Flash Attention Performance Kernel (A5)

Overview

This example demonstrates how to implement a mixed-precision Flash Attention (FA) operator using PTO on the Ascend A5 platform, including project setup, build, and execution.

For detailed operator description, optimization strategies, and pipeline orchestration of Flash Attention, please refer to the common version documentation: ../../common/flash_atten/README.md

Supported AI Processors

  • Ascend A5

Directory Layout

kernels/manual/a5/flash_atten/
├── scripts/
│   ├── gen_data.py                  # Generates input and golden output
│   ├── generate_cases.py            # Generates test cases
│   ├── pipeline_log_analysis.py     # Pipeline log analysis
│   ├── pipeline_schedule_gen.py     # Pipeline schedule generation
│   └── run_timeline.sh              # Timeline analysis script
├── CMakeLists.txt                   # Build configuration
├── fa_performance_kernel.cpp        # Kernel implementation
├── fa_performance_kernel.h          # Kernel header
├── main.cpp                         # Host-side entry point
├── pto_macro_fa_gu.hpp              # FA GU macro definitions
├── pto_macro_fa_softmax.hpp         # FA Softmax macro definitions
├── pto_macro_matmul.hpp             # Matmul macro definitions
└── run.sh                           # Convenience script

Build and Run

  1. Configure your Ascend CANN environment (example path):
source ${ASCEND_INSTALL_PATH}/bin/setenv.bash
  1. Run the example:
cd ${git_clone_path}/kernels/manual/a5/flash_atten

# Run default cases (same set baked into generated_cases.*)
bash run.sh -r npu -v Ascend910_9599

# Run a single case from the generated set
bash run.sh -r npu -v Ascend910_9599 -c case_float_H_128_S0_128_S1_1024

# Provide custom cases (semicolon separated: HEAD_SIZE,S0,S1,CUBE_S0,TILE_S1)
# TILE_S1: supports 128 (=CUBE_S1), 256, 512
bash run.sh -r npu -v Ascend910_9599 --cases "128,128,1024,128,128;128,2048,2048,128,512"
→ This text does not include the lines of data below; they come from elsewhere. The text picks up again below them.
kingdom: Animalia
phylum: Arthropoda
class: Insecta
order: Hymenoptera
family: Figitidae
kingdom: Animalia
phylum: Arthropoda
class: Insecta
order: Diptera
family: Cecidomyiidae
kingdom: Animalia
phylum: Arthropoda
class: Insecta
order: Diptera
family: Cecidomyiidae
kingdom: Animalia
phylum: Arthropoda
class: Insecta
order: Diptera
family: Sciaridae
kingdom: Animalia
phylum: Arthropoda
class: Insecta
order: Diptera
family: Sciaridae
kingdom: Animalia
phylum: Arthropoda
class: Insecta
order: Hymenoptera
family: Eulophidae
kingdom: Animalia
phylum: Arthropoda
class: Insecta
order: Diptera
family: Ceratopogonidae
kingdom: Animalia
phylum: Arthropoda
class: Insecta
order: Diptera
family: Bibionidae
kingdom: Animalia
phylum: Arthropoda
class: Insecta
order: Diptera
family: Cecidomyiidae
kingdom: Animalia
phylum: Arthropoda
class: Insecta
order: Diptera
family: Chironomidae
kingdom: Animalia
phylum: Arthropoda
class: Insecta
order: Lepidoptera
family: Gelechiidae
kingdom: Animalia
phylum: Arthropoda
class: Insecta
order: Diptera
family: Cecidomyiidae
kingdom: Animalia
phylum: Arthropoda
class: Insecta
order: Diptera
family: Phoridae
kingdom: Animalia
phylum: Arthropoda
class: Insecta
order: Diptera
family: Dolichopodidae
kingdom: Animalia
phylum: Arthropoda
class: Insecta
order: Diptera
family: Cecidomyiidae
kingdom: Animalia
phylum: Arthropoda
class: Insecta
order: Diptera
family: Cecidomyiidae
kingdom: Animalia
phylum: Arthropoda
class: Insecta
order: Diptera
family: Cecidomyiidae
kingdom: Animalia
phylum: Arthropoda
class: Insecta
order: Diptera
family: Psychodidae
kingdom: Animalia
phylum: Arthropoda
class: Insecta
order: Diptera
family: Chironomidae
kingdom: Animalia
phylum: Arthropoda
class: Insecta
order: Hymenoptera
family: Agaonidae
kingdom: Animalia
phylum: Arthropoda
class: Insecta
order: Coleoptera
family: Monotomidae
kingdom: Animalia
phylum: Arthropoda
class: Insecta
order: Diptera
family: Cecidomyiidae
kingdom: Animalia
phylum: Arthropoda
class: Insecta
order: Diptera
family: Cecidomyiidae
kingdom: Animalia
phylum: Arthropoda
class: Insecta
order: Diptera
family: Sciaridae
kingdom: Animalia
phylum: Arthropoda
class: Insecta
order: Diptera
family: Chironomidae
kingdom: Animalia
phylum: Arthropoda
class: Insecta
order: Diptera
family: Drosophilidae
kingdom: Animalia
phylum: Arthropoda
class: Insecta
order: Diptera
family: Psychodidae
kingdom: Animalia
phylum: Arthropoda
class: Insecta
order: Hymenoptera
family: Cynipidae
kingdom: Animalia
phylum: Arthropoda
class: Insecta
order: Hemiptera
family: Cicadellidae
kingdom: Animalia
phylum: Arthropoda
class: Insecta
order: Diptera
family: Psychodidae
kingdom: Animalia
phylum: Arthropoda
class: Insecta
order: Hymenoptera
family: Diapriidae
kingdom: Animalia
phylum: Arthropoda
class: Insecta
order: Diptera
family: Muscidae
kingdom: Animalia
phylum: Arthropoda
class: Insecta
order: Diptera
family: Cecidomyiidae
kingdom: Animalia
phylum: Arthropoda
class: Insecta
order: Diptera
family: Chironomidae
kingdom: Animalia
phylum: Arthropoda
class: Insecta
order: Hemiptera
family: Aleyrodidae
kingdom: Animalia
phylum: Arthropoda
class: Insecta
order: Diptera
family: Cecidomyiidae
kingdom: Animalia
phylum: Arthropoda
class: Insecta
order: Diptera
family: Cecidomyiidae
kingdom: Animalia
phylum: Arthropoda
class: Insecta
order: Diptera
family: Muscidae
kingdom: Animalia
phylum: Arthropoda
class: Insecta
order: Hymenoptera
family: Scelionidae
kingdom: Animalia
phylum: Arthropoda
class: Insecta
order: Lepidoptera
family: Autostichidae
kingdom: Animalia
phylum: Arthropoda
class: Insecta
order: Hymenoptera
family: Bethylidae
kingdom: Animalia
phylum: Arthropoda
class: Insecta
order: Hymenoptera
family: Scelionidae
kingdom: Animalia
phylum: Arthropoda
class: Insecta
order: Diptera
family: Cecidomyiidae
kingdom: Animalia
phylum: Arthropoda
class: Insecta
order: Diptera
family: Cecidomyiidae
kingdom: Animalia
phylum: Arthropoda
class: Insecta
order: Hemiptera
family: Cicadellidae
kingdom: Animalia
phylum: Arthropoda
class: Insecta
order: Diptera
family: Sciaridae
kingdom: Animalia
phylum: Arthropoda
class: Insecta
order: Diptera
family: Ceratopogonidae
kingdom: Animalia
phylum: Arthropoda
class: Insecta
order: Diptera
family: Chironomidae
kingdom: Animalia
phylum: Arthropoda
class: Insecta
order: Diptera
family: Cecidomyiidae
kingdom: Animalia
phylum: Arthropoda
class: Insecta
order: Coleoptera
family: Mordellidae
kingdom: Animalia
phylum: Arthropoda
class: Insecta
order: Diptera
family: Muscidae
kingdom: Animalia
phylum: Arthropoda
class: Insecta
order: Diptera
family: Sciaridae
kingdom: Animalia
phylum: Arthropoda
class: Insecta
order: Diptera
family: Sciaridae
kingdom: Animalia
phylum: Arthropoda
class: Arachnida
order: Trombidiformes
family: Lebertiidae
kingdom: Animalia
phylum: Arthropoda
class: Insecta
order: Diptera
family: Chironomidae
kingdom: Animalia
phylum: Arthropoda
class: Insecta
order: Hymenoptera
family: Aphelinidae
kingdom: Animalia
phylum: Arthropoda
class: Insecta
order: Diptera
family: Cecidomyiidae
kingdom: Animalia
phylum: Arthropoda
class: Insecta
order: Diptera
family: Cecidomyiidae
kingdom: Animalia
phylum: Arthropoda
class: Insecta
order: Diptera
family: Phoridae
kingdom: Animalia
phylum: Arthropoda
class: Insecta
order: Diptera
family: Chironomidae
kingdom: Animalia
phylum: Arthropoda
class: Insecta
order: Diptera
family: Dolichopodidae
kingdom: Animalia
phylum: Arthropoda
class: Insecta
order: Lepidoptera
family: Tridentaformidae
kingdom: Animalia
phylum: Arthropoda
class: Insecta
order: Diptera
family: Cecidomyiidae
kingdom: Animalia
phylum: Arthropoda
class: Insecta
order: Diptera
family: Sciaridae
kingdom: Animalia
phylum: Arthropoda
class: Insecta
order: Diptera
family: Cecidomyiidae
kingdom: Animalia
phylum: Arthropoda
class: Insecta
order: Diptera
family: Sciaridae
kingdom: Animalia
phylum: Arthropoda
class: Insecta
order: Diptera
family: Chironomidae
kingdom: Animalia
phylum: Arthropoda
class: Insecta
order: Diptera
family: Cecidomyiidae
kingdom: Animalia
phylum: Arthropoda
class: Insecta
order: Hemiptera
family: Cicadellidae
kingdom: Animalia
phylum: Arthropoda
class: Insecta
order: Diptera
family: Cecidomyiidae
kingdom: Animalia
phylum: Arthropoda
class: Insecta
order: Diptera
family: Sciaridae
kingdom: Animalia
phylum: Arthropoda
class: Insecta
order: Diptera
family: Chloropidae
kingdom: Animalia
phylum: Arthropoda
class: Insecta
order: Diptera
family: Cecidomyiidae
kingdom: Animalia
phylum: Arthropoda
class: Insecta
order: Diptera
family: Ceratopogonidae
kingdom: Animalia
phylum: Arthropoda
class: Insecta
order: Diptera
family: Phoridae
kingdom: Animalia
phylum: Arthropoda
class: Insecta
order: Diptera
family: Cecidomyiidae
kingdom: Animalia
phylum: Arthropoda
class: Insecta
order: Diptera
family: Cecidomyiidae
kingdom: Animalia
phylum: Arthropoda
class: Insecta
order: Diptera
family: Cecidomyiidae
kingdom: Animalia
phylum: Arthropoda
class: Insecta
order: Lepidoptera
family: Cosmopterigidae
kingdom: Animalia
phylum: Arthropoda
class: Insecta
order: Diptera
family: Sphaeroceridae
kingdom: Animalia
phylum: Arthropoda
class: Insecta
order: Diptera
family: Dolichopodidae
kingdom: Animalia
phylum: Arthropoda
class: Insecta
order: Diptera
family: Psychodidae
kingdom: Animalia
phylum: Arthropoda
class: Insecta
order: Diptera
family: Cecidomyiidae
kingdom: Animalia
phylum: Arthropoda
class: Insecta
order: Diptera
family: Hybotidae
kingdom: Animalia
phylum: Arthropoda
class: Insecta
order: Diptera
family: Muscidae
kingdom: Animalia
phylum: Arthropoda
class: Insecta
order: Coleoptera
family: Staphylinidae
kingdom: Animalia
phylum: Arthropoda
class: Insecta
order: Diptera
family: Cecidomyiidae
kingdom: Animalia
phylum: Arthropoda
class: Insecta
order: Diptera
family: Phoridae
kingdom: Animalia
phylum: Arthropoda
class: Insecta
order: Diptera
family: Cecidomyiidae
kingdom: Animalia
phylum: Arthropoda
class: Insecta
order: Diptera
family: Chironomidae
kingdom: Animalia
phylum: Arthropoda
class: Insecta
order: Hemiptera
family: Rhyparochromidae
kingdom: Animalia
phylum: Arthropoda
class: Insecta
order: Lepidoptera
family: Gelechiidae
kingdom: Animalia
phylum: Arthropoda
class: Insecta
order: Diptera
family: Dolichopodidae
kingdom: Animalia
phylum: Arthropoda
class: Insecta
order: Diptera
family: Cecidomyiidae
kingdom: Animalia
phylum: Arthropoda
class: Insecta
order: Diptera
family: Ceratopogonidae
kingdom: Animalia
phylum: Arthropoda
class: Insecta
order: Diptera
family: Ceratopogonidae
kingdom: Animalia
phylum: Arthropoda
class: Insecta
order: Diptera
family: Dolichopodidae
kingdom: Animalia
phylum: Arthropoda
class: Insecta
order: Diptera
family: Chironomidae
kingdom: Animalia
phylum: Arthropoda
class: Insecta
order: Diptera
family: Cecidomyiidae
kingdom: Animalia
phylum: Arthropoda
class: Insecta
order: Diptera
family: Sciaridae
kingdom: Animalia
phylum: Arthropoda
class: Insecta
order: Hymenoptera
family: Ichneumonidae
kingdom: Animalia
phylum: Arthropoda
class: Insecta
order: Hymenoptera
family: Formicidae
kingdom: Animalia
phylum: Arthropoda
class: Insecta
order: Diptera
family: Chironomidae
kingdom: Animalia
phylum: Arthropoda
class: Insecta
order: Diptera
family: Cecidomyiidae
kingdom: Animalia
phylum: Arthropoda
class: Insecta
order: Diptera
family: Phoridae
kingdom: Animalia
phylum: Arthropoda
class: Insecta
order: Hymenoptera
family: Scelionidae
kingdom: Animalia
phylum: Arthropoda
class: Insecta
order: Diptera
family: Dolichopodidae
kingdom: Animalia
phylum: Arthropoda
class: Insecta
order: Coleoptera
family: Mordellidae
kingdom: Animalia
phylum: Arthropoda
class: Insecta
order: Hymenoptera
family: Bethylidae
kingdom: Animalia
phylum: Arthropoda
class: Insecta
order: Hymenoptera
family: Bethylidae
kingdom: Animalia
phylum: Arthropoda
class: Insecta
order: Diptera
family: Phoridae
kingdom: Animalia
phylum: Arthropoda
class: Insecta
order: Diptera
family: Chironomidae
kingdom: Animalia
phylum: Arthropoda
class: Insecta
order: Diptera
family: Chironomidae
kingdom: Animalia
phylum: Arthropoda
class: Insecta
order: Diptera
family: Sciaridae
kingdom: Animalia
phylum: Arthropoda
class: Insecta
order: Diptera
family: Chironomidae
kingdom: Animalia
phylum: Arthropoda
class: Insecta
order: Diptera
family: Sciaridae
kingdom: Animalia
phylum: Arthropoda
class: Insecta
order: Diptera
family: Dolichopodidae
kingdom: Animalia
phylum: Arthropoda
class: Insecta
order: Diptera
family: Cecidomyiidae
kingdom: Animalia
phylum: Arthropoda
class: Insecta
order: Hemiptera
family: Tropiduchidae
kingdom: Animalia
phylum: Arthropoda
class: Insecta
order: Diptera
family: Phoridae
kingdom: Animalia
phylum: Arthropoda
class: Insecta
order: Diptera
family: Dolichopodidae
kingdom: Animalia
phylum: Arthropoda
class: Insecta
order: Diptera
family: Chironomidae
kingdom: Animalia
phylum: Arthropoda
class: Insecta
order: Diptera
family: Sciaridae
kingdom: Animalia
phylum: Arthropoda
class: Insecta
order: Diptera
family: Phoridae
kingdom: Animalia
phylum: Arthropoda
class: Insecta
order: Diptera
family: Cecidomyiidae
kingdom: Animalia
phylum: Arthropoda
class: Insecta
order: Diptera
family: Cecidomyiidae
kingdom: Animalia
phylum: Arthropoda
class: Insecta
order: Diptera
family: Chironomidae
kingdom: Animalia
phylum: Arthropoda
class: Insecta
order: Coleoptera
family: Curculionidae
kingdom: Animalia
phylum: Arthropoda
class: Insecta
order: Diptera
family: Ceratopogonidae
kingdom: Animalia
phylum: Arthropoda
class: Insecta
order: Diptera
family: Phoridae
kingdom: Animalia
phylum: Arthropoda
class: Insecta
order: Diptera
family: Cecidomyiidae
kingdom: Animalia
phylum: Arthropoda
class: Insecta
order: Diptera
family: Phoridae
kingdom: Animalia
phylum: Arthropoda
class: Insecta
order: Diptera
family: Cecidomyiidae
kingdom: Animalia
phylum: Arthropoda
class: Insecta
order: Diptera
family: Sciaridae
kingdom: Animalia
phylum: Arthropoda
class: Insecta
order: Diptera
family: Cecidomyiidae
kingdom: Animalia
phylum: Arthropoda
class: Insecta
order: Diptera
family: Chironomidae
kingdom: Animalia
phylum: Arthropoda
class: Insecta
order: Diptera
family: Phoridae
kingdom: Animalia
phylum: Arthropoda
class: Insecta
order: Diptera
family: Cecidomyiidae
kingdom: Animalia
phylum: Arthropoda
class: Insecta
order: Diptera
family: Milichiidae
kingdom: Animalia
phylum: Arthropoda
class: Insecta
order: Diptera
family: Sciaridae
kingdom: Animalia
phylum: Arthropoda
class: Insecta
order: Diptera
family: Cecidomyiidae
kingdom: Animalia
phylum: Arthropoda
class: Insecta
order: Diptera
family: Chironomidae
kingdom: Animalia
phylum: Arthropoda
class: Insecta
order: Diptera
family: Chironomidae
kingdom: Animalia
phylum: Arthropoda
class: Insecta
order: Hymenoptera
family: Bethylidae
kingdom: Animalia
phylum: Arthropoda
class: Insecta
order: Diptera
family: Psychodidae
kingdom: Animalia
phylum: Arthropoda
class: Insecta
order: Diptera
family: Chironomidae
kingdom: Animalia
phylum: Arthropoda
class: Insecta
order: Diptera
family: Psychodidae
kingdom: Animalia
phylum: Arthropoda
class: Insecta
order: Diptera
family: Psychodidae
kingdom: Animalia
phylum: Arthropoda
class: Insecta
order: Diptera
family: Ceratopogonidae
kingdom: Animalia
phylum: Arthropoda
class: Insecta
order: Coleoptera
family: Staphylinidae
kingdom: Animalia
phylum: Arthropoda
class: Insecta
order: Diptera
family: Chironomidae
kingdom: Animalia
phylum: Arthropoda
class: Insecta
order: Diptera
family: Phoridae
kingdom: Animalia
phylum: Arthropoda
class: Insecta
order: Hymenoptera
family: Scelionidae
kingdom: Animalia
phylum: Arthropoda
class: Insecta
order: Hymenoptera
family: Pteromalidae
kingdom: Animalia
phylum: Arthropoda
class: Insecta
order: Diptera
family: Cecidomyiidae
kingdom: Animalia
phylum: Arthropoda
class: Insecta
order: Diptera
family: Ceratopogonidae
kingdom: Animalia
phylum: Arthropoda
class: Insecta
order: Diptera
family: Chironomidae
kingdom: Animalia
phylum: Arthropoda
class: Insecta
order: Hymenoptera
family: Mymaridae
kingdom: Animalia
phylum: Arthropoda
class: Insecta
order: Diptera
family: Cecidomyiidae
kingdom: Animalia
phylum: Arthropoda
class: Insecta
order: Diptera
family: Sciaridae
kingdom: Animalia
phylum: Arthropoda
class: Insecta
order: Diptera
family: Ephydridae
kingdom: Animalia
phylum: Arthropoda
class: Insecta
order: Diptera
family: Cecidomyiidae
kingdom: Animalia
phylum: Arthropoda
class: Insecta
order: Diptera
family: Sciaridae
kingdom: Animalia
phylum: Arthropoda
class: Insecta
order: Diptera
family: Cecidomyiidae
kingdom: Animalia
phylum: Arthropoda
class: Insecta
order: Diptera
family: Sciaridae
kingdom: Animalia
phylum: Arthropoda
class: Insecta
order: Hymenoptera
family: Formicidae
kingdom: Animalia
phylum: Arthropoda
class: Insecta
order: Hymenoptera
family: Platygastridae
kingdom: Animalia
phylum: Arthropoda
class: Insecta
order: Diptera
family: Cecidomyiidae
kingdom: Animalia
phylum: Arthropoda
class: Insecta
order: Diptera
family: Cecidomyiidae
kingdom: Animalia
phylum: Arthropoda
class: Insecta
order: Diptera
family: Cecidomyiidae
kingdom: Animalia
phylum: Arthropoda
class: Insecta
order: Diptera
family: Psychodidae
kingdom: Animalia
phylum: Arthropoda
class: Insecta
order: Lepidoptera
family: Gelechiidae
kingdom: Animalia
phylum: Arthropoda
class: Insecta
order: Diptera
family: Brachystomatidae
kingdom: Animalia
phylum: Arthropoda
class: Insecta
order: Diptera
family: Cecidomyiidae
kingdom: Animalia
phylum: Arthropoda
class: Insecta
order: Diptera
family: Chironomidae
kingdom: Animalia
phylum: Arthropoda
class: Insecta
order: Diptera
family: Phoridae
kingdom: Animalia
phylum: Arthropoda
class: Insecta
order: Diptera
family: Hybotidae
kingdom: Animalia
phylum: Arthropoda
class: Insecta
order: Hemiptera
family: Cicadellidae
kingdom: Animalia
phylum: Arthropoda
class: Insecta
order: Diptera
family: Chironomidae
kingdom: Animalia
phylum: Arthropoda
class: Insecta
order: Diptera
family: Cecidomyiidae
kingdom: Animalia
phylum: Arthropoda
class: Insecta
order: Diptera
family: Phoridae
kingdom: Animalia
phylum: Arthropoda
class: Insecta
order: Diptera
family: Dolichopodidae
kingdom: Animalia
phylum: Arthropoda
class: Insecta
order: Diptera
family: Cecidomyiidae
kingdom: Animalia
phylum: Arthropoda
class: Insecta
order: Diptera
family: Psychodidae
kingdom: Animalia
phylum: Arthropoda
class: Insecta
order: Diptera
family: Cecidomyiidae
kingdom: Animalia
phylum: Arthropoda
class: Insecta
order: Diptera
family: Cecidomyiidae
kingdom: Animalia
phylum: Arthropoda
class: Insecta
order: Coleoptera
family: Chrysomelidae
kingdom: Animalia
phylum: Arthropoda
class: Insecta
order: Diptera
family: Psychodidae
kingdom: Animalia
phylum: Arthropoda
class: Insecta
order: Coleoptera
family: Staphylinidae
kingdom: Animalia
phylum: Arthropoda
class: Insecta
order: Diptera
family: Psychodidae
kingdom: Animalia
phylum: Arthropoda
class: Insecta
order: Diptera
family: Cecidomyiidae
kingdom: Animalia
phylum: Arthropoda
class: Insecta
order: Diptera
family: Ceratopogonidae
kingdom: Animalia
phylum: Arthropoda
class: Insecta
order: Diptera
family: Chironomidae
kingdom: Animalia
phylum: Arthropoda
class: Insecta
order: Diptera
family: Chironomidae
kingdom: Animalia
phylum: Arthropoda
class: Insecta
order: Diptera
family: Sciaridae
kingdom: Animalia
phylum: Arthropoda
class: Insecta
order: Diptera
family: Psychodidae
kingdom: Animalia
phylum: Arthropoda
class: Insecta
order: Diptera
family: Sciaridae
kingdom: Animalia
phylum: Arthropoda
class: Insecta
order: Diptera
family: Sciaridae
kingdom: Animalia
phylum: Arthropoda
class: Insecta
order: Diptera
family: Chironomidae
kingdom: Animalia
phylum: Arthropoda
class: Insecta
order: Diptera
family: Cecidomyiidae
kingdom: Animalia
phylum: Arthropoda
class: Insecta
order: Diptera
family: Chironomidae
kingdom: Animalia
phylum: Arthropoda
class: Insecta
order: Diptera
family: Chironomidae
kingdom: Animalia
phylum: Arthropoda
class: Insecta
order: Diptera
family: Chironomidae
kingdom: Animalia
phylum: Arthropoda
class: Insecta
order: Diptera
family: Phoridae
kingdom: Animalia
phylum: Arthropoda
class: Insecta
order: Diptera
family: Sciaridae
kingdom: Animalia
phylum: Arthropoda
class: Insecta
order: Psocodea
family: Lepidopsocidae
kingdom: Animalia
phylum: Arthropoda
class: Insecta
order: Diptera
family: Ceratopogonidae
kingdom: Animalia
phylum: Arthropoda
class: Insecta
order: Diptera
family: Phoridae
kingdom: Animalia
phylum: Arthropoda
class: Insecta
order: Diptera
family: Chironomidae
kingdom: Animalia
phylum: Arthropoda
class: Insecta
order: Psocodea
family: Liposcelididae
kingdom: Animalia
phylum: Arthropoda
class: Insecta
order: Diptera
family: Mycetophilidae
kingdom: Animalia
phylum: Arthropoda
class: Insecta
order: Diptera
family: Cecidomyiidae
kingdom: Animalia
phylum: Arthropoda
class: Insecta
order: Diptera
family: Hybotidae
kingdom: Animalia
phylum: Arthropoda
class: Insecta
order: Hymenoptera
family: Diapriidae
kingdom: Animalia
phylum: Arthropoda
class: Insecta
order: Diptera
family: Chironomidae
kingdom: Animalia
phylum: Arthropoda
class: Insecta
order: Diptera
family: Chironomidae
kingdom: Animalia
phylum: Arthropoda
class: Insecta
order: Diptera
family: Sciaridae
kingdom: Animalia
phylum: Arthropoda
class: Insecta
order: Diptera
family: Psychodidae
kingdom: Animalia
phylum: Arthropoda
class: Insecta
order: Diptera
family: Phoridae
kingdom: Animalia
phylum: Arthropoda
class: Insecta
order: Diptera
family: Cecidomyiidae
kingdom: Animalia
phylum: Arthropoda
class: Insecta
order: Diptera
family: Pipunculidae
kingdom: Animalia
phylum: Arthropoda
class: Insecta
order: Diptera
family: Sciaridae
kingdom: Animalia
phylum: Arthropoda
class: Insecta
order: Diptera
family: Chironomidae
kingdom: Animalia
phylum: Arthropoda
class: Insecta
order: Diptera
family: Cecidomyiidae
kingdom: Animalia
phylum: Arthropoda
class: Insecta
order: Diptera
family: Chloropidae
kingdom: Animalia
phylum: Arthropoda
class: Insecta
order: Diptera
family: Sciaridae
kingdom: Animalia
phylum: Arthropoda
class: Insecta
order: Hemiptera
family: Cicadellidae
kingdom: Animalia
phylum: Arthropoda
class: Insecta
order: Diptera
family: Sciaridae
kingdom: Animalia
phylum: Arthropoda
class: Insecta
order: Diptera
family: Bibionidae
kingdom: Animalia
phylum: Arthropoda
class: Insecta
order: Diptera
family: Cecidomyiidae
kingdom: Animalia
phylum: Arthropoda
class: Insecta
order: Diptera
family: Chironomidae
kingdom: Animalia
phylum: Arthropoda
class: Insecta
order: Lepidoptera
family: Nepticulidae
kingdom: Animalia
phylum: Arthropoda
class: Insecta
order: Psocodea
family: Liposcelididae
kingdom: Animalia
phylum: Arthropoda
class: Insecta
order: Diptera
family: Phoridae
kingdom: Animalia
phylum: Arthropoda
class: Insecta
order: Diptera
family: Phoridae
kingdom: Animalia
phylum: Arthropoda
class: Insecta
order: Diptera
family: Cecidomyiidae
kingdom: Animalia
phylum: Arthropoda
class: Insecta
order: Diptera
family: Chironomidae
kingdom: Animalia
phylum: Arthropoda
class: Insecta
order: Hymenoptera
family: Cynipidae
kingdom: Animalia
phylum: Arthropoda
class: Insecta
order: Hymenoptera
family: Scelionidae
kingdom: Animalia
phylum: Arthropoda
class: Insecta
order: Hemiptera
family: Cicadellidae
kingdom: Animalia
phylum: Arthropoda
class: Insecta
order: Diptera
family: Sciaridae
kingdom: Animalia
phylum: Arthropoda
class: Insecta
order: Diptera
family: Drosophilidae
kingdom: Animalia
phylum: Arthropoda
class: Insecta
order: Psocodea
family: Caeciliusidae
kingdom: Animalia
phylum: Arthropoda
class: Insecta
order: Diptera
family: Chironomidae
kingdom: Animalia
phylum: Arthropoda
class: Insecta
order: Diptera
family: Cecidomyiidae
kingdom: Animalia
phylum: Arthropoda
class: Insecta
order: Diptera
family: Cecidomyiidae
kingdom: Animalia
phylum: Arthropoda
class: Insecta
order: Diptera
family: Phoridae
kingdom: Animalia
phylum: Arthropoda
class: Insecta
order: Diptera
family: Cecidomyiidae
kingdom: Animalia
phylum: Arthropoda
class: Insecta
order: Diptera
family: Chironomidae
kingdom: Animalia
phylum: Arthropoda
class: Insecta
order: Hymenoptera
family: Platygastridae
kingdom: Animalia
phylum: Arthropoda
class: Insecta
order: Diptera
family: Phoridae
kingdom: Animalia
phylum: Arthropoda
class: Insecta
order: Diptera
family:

# Provide custom cases and run just one of them
bash run.sh -r npu -v Ascend910_9599 --cases "128,128,1024,128,128;128,512,2048,128,128" \
  -c case_float_H_128_S0_128_S1_1024

If the run succeeds, the output prints:

test success

Performance

This section records reference performance numbers for the manual Flash Attention kernel on the A5 platform in this directory.

Definitions: - S0: query sequence length (rows of Q/O). - S1: key/value sequence length (rows of K/V). - Total task time (us): end-to-end kernel time per task (microseconds). - GOps: total operations counted for the task. - TFLOPS: GOps / time.

Measured Performance (Reference)

The following data were collected on Ascend A5:

Cores S0 S1 Total task time (us) GOps TFLOPS
1 128 1024 TBD 67.11 TBD
1 128 2048 TBD 134.22 TBD
1 128 4096 TBD 268.44 TBD

Note: TBD indicates data to be measured.

Operator Description

For detailed implementation notes, mathematical formulas, tiling strategies, and pipeline orchestration of the Flash Attention operator, please refer to:

The documentation includes: 1. Computation Flow (FlashAttention 2.0) 2. Tensor shape progression (per stage) 3. Per-stage implementation & optimizations (compute_qk, compute_p, compute_pv, compute_gu) 4. Pipeline orchestration & cube/vector parallelism 5. Multicore task split, tiling and load balancing

A5 Platform-Specific Optimizations

Compared to the A2/A3 platform, the A5 version of the Flash Attention kernel has been optimized for A5 architecture characteristics:

  • Adjusted buffer allocation strategy for A5's memory hierarchy
  • Optimized synchronization mechanisms between Cube and Vector cores
  • Tuned pipeline depth parameters to match A5 hardware characteristics

Specific tuning parameters and performance data will be continuously updated in future versions.